[DATA UNDER STUDY]
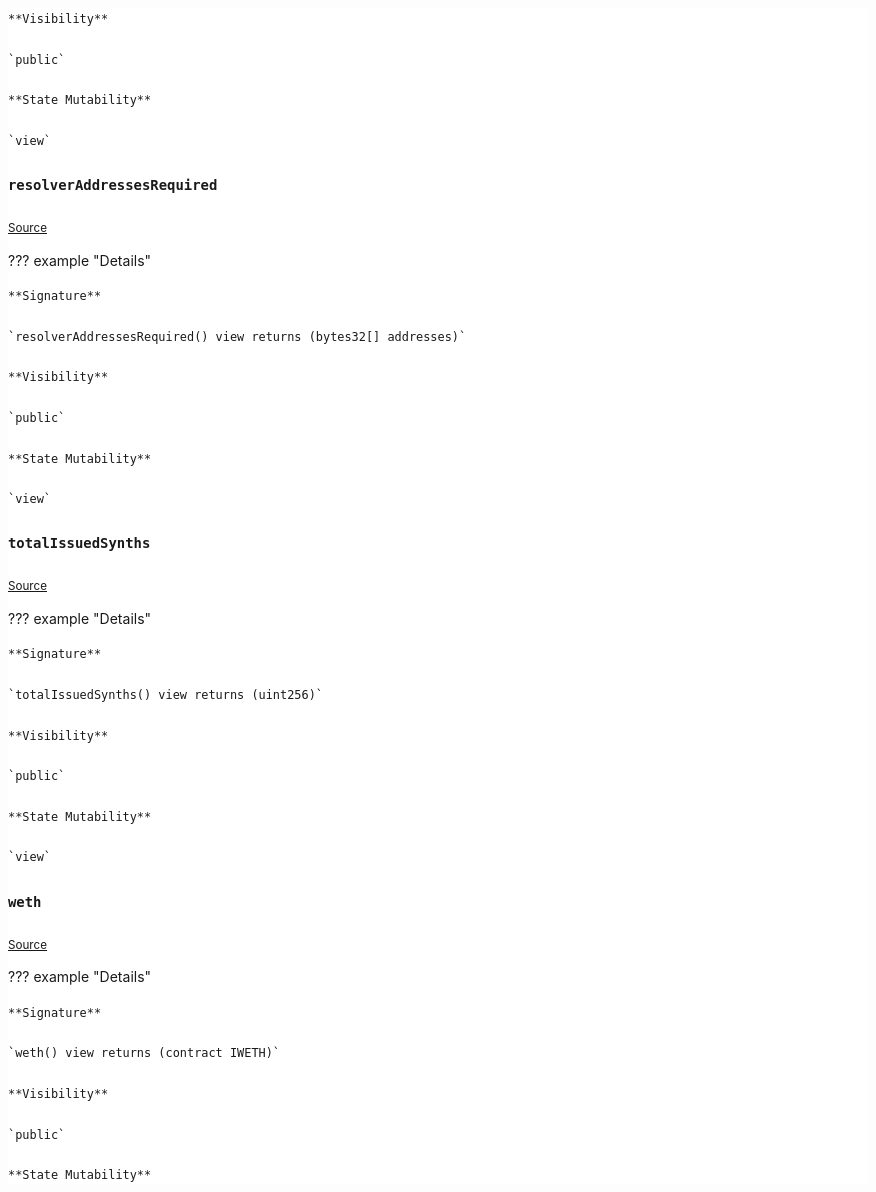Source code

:     **Visibility**

    `public`

    **State Mutability**

    `view`

### `resolverAddressesRequired`

<sub>[Source](https://github.com/Synthetixio/synthetix/tree/v2.68.0-alpha/contracts/EtherWrapper.sol#L60)</sub>

??? example "Details"

    **Signature**

    `resolverAddressesRequired() view returns (bytes32[] addresses)`

    **Visibility**

    `public`

    **State Mutability**

    `view`

### `totalIssuedSynths`

<sub>[Source](https://github.com/Synthetixio/synthetix/tree/v2.68.0-alpha/contracts/EtherWrapper.sol#L110)</sub>

??? example "Details"

    **Signature**

    `totalIssuedSynths() view returns (uint256)`

    **Visibility**

    `public`

    **State Mutability**

    `view`

### `weth`

<sub>[Source](https://github.com/Synthetixio/synthetix/tree/v2.68.0-alpha/contracts/EtherWrapper.sol#L140)</sub>

??? example "Details"

    **Signature**

    `weth() view returns (contract IWETH)`

    **Visibility**

    `public`

    **State Mutability**
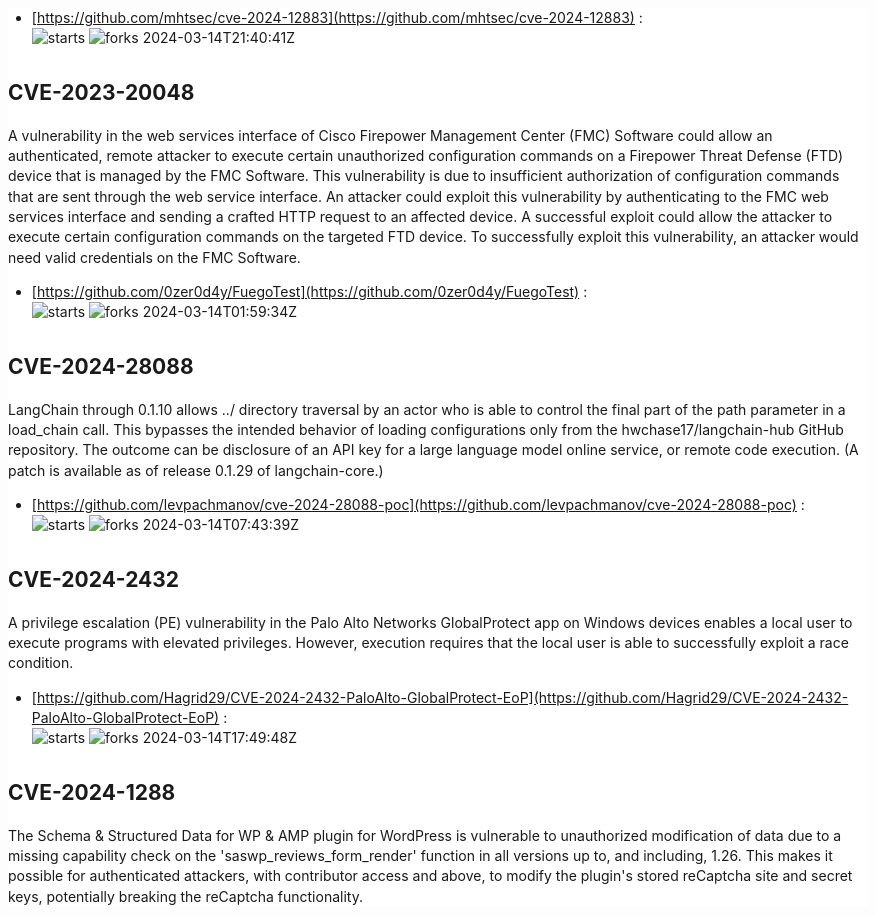 - [https://github.com/mhtsec/cve-2024-12883](https://github.com/mhtsec/cve-2024-12883) :  
![starts](https://img.shields.io/github/stars/mhtsec/cve-2024-12883.svg) 
![forks](https://img.shields.io/github/forks/mhtsec/cve-2024-12883.svg) 
2024-03-14T21:40:41Z

## CVE-2023-20048
 A vulnerability in the web services interface of Cisco Firepower Management Center (FMC) Software could allow an authenticated, remote attacker to execute certain unauthorized configuration commands on a Firepower Threat Defense (FTD) device that is managed by the FMC Software. This vulnerability is due to insufficient authorization of configuration commands that are sent through the web service interface. An attacker could exploit this vulnerability by authenticating to the FMC web services interface and sending a crafted HTTP request to an affected device. A successful exploit could allow the attacker to execute certain configuration commands on the targeted FTD device. To successfully exploit this vulnerability, an attacker would need valid credentials on the FMC Software.

- [https://github.com/0zer0d4y/FuegoTest](https://github.com/0zer0d4y/FuegoTest) :  
![starts](https://img.shields.io/github/stars/0zer0d4y/FuegoTest.svg) 
![forks](https://img.shields.io/github/forks/0zer0d4y/FuegoTest.svg) 
2024-03-14T01:59:34Z

## CVE-2024-28088
 LangChain through 0.1.10 allows ../ directory traversal by an actor who is able to control the final part of the path parameter in a load_chain call. This bypasses the intended behavior of loading configurations only from the hwchase17/langchain-hub GitHub repository. The outcome can be disclosure of an API key for a large language model online service, or remote code execution. (A patch is available as of release 0.1.29 of langchain-core.)

- [https://github.com/levpachmanov/cve-2024-28088-poc](https://github.com/levpachmanov/cve-2024-28088-poc) :  
![starts](https://img.shields.io/github/stars/levpachmanov/cve-2024-28088-poc.svg) 
![forks](https://img.shields.io/github/forks/levpachmanov/cve-2024-28088-poc.svg) 
2024-03-14T07:43:39Z

## CVE-2024-2432
 A privilege escalation (PE) vulnerability in the Palo Alto Networks GlobalProtect app on Windows devices enables a local user to execute programs with elevated privileges. However, execution requires that the local user is able to successfully exploit a race condition.

- [https://github.com/Hagrid29/CVE-2024-2432-PaloAlto-GlobalProtect-EoP](https://github.com/Hagrid29/CVE-2024-2432-PaloAlto-GlobalProtect-EoP) :  
![starts](https://img.shields.io/github/stars/Hagrid29/CVE-2024-2432-PaloAlto-GlobalProtect-EoP.svg) 
![forks](https://img.shields.io/github/forks/Hagrid29/CVE-2024-2432-PaloAlto-GlobalProtect-EoP.svg) 
2024-03-14T17:49:48Z

## CVE-2024-1288
 The Schema & Structured Data for WP & AMP plugin for WordPress is vulnerable to unauthorized modification of data due to a missing capability check on the 'saswp_reviews_form_render' function in all versions up to, and including, 1.26. This makes it possible for authenticated attackers, with contributor access and above, to modify the plugin's stored reCaptcha site and secret keys, potentially breaking the reCaptcha functionality.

[TASK]
Quote every record above exactly, omitting any pictures they contain.

[COMPLETED TASK]
Source code

:     **Visibility**

    `public`

    **State Mutability**

    `view`

### `resolverAddressesRequired`

<sub>[Source](https://github.com/Synthetixio/synthetix/tree/v2.68.0-alpha/contracts/EtherWrapper.sol#L60)</sub>

??? example "Details"

    **Signature**

    `resolverAddressesRequired() view returns (bytes32[] addresses)`

    **Visibility**

    `public`

    **State Mutability**

    `view`

### `totalIssuedSynths`

<sub>[Source](https://github.com/Synthetixio/synthetix/tree/v2.68.0-alpha/contracts/EtherWrapper.sol#L110)</sub>

??? example "Details"

    **Signature**

    `totalIssuedSynths() view returns (uint256)`

    **Visibility**

    `public`

    **State Mutability**

    `view`

### `weth`

<sub>[Source](https://github.com/Synthetixio/synthetix/tree/v2.68.0-alpha/contracts/EtherWrapper.sol#L140)</sub>

??? example "Details"

    **Signature**

    `weth() view returns (contract IWETH)`

    **Visibility**

    `public`

    **State Mutability**
 - [https://github.com/mhtsec/cve-2024-12883](https://github.com/mhtsec/cve-2024-12883) :  
![starts](https://img.shields.io/github/stars/mhtsec/cve-2024-12883.svg) 
![forks](https://img.shields.io/github/forks/mhtsec/cve-2024-12883.svg) 
2024-03-14T21:40:41Z

## CVE-2023-20048
 A vulnerability in the web services interface of Cisco Firepower Management Center (FMC) Software could allow an authenticated, remote attacker to execute certain unauthorized configuration commands on a Firepower Threat Defense (FTD) device that is managed by the FMC Software. This vulnerability is due to insufficient authorization of configuration commands that are sent through the web service interface. An attacker could exploit this vulnerability by authenticating to the FMC web services interface and sending a crafted HTTP request to an affected device. A successful exploit could allow the attacker to execute certain configuration commands on the targeted FTD device. To successfully exploit this vulnerability, an attacker would need valid credentials on the FMC Software.

- [https://github.com/0zer0d4y/FuegoTest](https://github.com/0zer0d4y/FuegoTest) :  
![starts](https://img.shields.io/github/stars/0zer0d4y/FuegoTest.svg) 
![forks](https://img.shields.io/github/forks/0zer0d4y/FuegoTest.svg) 
2024-03-14T01:59:34Z

## CVE-2024-28088
 LangChain through 0.1.10 allows ../ directory traversal by an actor who is able to control the final part of the path parameter in a load_chain call. This bypasses the intended behavior of loading configurations only from the hwchase17/langchain-hub GitHub repository. The outcome can be disclosure of an API key for a large language model online service, or remote code execution. (A patch is available as of release 0.1.29 of langchain-core.)

- [https://github.com/levpachmanov/cve-2024-28088-poc](https://github.com/levpachmanov/cve-2024-28088-poc) :  
![starts](https://img.shields.io/github/stars/levpachmanov/cve-2024-28088-poc.svg) 
![forks](https://img.shields.io/github/forks/levpachmanov/cve-2024-28088-poc.svg) 
2024-03-14T07:43:39Z

## CVE-2024-2432
 A privilege escalation (PE) vulnerability in the Palo Alto Networks GlobalProtect app on Windows devices enables a local user to execute programs with elevated privileges. However, execution requires that the local user is able to successfully exploit a race condition.

- [https://github.com/Hagrid29/CVE-2024-2432-PaloAlto-GlobalProtect-EoP](https://github.com/Hagrid29/CVE-2024-2432-PaloAlto-GlobalProtect-EoP) :  
![starts](https://img.shields.io/github/stars/Hagrid29/CVE-2024-2432-PaloAlto-GlobalProtect-EoP.svg) 
![forks](https://img.shields.io/github/forks/Hagrid29/CVE-2024-2432-PaloAlto-GlobalProtect-EoP.svg) 
2024-03-14T17:49:48Z

## CVE-2024-1288
 The Schema & Structured Data for WP & AMP plugin for WordPress is vulnerable to unauthorized modification of data due to a missing capability check on the 'saswp_reviews_form_render' function in all versions up to, and including, 1.26. This makes it possible for authenticated attackers, with contributor access and above, to modify the plugin's stored reCaptcha site and secret keys, potentially breaking the reCaptcha functionality.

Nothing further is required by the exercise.